Per quanto riguarda le azioni che è auspicabile intraprendere per promuovere l’imprenditorialità sociale e superare gli ostacoli che ne limitano lo sviluppo, si può distinguere tra quelle che competono alle imprese sociali stesse e le politiche pubbliche. Le prime consistono nel (Borzaga, Solari in Borzaga, Defourny 2001:298-301):

- garantire una qualità elevata e costante dei servizi prodotti, che richiede un livello considerevole di investimenti;

- predisporre adeguati percorsi formativi per le risorse umane, anche sponsorizzando l’istituzione di corsi di laurea e master;

- dotarsi di un management professionalmente qualificato;

- sviluppare forme di collaborazione a rete attraverso la creazione di organismi di secondo e terzo livello;

- dotarsi di strutture di governance adeguate alla compresenza di stakeholder con interessi diversi.

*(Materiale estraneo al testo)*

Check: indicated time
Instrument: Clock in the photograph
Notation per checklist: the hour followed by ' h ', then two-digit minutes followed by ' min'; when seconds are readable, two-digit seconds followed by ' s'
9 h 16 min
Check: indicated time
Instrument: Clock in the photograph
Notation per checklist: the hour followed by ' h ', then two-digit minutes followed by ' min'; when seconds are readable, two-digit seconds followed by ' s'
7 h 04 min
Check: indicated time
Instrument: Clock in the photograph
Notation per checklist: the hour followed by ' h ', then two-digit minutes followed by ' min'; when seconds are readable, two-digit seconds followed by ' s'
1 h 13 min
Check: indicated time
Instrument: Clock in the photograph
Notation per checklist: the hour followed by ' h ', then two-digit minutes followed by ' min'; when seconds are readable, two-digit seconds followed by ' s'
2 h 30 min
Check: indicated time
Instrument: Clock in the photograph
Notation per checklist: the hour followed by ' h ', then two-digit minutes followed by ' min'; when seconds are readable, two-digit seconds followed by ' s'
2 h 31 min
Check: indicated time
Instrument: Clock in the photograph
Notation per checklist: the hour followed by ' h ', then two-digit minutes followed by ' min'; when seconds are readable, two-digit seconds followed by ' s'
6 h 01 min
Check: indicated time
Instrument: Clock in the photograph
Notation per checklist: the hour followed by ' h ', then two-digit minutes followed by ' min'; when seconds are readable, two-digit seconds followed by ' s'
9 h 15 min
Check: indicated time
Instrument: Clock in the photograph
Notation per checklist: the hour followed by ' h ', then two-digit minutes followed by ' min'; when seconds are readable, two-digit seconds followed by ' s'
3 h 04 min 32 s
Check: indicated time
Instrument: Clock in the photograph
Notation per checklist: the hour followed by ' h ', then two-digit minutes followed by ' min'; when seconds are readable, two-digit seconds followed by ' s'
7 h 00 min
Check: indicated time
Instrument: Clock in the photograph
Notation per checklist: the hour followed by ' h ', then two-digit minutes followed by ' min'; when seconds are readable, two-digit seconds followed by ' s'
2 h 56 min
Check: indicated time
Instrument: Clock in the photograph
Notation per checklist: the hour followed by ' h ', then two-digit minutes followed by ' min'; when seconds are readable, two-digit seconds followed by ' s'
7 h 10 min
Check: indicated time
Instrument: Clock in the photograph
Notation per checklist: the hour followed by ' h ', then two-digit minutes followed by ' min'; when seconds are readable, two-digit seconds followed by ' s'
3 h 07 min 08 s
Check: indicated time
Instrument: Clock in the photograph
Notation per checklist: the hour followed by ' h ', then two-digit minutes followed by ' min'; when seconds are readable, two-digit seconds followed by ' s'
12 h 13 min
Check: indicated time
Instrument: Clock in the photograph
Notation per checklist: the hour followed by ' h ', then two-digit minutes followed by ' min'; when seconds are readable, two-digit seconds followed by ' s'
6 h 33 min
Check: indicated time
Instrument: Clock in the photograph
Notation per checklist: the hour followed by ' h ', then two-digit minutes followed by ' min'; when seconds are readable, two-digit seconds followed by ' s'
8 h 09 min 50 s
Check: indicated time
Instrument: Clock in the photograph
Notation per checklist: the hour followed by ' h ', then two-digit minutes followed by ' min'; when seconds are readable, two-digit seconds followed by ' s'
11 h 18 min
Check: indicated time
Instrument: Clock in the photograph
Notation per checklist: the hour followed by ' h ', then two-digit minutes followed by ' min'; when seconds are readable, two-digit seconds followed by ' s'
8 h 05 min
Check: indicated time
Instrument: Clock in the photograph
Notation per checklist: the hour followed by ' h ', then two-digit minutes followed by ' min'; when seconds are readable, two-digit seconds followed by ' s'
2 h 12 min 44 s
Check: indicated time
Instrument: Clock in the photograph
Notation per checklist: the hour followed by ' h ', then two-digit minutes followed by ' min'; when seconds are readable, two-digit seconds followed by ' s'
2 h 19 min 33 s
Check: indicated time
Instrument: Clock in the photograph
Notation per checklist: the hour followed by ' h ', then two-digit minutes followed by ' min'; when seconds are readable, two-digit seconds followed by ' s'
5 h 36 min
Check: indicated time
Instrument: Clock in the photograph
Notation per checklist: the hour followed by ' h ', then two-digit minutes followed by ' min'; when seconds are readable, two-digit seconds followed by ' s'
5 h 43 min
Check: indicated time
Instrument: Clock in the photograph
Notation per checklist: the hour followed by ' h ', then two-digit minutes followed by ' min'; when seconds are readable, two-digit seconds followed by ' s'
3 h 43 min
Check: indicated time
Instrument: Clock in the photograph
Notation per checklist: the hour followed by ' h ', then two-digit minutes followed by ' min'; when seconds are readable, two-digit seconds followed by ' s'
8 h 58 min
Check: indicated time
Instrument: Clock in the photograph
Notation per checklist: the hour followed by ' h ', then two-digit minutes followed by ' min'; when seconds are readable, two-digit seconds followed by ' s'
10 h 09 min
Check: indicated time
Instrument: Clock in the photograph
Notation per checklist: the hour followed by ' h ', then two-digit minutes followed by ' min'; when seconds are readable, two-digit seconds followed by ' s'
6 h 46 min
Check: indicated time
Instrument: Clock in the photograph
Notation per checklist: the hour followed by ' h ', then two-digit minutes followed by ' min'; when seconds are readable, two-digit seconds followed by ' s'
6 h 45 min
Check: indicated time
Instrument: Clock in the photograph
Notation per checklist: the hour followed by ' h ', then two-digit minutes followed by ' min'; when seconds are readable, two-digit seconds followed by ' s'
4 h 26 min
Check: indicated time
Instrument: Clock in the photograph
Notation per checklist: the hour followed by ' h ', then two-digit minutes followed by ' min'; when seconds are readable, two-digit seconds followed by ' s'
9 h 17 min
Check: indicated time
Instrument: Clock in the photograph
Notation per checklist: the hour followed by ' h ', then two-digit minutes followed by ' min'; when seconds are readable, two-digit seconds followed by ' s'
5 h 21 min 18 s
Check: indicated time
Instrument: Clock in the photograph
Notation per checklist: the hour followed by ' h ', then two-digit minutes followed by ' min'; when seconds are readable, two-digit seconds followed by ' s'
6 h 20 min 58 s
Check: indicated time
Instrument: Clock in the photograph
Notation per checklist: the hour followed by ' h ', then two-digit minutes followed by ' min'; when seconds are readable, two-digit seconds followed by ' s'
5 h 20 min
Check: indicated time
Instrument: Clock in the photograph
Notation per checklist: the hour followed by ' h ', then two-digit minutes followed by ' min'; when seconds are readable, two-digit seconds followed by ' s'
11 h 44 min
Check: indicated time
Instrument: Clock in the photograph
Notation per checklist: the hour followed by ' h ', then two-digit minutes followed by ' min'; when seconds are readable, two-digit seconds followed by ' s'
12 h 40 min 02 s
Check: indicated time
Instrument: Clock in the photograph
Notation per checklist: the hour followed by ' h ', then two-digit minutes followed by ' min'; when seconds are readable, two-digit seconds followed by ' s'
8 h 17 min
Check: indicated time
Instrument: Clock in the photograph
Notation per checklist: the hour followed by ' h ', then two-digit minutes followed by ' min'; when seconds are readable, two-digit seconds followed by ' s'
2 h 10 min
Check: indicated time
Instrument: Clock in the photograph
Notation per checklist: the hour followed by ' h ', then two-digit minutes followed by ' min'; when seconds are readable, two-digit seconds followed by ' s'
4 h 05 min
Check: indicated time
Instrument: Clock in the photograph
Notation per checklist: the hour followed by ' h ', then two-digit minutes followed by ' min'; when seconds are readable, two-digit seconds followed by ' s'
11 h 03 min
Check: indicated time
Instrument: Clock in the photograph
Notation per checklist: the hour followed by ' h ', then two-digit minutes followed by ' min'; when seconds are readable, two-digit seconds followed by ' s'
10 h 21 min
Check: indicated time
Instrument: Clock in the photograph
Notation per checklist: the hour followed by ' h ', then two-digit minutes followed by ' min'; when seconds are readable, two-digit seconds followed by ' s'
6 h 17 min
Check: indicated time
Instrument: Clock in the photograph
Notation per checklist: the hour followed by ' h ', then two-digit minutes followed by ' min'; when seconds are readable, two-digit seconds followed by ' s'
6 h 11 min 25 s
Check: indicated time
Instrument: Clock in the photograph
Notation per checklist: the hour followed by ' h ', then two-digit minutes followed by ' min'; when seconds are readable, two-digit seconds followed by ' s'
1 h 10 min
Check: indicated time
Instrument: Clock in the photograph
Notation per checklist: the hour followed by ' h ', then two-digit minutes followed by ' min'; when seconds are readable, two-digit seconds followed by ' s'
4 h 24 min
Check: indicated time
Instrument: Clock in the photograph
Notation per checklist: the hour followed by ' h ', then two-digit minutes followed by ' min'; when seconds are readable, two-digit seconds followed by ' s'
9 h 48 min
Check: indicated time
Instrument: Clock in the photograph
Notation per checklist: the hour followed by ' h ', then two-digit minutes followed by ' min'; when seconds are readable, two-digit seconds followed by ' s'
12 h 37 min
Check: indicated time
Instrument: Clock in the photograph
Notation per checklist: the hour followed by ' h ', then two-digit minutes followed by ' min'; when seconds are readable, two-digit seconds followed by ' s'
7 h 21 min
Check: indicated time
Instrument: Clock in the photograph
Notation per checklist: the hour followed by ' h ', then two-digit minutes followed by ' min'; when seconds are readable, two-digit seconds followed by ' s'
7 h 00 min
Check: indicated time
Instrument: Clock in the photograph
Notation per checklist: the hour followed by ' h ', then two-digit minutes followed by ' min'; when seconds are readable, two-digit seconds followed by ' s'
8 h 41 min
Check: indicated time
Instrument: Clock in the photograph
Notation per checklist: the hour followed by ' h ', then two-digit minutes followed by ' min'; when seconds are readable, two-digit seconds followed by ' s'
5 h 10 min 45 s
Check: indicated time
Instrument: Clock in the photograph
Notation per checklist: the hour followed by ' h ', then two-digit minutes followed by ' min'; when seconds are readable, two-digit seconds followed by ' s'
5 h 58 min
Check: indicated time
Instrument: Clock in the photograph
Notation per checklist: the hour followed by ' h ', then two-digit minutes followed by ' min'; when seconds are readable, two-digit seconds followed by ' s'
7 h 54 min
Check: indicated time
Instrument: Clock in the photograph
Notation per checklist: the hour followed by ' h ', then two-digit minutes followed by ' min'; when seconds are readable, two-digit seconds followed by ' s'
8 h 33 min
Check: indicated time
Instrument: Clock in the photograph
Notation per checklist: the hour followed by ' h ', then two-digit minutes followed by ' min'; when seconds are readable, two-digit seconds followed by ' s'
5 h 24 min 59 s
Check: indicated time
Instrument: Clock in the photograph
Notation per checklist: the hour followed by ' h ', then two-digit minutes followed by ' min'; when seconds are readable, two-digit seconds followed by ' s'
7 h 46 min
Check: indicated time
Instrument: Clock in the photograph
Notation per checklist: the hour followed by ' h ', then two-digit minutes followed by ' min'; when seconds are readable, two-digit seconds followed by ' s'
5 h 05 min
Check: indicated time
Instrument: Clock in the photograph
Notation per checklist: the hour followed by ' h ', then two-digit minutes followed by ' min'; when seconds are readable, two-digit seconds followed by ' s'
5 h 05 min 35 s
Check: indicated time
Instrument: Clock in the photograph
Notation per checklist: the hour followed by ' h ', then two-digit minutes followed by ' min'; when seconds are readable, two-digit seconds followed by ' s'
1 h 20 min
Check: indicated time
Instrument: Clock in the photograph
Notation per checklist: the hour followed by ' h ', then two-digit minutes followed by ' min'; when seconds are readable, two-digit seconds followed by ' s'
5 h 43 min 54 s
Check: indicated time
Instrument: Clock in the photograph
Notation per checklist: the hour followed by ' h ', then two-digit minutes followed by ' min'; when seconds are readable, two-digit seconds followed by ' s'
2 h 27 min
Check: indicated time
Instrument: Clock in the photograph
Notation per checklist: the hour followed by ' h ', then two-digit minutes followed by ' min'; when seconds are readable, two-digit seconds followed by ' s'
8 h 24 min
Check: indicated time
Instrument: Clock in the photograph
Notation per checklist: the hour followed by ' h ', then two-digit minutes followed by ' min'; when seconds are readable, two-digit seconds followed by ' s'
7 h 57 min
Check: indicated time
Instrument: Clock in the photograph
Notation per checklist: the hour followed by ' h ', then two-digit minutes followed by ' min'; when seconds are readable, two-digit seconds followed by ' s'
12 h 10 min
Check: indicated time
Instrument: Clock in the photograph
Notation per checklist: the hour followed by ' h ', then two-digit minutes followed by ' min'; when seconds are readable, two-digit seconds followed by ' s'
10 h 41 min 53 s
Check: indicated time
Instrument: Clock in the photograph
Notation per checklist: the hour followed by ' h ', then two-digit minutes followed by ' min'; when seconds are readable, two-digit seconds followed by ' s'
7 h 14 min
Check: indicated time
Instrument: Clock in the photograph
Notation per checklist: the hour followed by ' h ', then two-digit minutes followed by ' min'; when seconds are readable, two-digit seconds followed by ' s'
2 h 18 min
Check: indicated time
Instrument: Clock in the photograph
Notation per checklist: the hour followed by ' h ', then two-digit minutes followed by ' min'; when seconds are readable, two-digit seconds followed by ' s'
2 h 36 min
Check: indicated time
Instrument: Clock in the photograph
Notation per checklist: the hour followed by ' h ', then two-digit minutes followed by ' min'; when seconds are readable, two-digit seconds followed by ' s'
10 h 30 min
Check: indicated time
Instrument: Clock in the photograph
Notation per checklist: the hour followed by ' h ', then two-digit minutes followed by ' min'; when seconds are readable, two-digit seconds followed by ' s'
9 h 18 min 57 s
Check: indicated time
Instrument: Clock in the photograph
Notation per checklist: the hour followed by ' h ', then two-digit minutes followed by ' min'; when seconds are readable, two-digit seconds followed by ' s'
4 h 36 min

Gli interventi a livello politico si fondano sul (Borzaga, Defourny in Borzaga, Defourny 2001:343- 347; Borzaga, Solari in Borzaga, Defourny 2001:298-301):

- procedere al pieno riconoscimento giuridico delle imprese sociali, individuando una regolamentazione adeguata e prevedendo un esplicito regime di sostegno: ciò vuol dire andare oltre la previsione di interventi specifici e marginali, come la concessione di alcune agevolazioni fiscali o condizioni favorevoli negli appalti, per giungere a una visione più coerente e sistematica, che riesca a valorizzare i punti i forza di questi soggetti negli ambiti dei servizi sociali. Lo scopo dovrebbe essere quello di consentire la competizione, interazione e collaborazione con il settore pubblico, le imprese for profit e il nonprofit,

35 attraverso modalità che valorizzino le peculiarità e i vantaggi di ciascuna forma organizzativa;

- promuovere lo sviluppo di istituzioni finanziarie finalizzate a sostenere le imprese sociali nelle fasi iniziali. Infatti, nello stadio dell’avviamento la carenza di risorse finanziarie rappresenta un ostacolo considerevole. Inoltre, essendo quello dell’imprenditoria sociale un fenomeno relativamente recente, si riscontra ancora una certa difficoltà di inquadramento e di comprensione delle potenzialità da parte delle istituzioni finanziarie tradizionali;

- ripensare le politiche fiscali, passando dagli sgravi fiscali alle organizzazioni che possiedano specifiche caratteristiche organizzative, all’incentivazione della domanda privata di servizi sociali e alla persona. Alcuni possibili interventi possono riguardare: la riduzione della spesa per trasferimenti monetari a favore dell’aumento dei finanziamenti all’erogazione di servizi, le esenzioni fiscali a beneficio dei consumatori, la riduzione della tassazione sui redditi; - delimitare i confini della concorrenza nell’ambito dei servizi esternalizzati dalla pubblica

amministrazione, allo scopo di tutelare le reti fiduciarie e il radicamento territoriale;

- modificare la logica del funzionamento dei sussidi all’occupazione a favore dei disoccupati di lungo periodo, non facendo più dipendere l’assegnazione dal tipo di attività produttiva svolta dall’impresa sociale interessata, e garantire una maggiore flessibilità dei contributi per i lavoratori svantaggiati. Gli enti pubblici locali potrebbero inoltre farsi carico almeno in parte della domanda di beni e servizi erogati dalle imprese sociali di inserimento lavorativo, rendendo così il flusso di entrate finanziarie più continuo e prevedibile e consentendo di intervenire con più incisività a beneficio dei lavoratori svantaggiati;

- dal lato dell’offerta, promuovere la creazione di nuovi soggetti (finanziando lo start up e incentivando la naturale propensione allo spin off), consolidare le competenze manageriali e incoraggiare la creazione di organizzazioni di secondo e di terzo livello.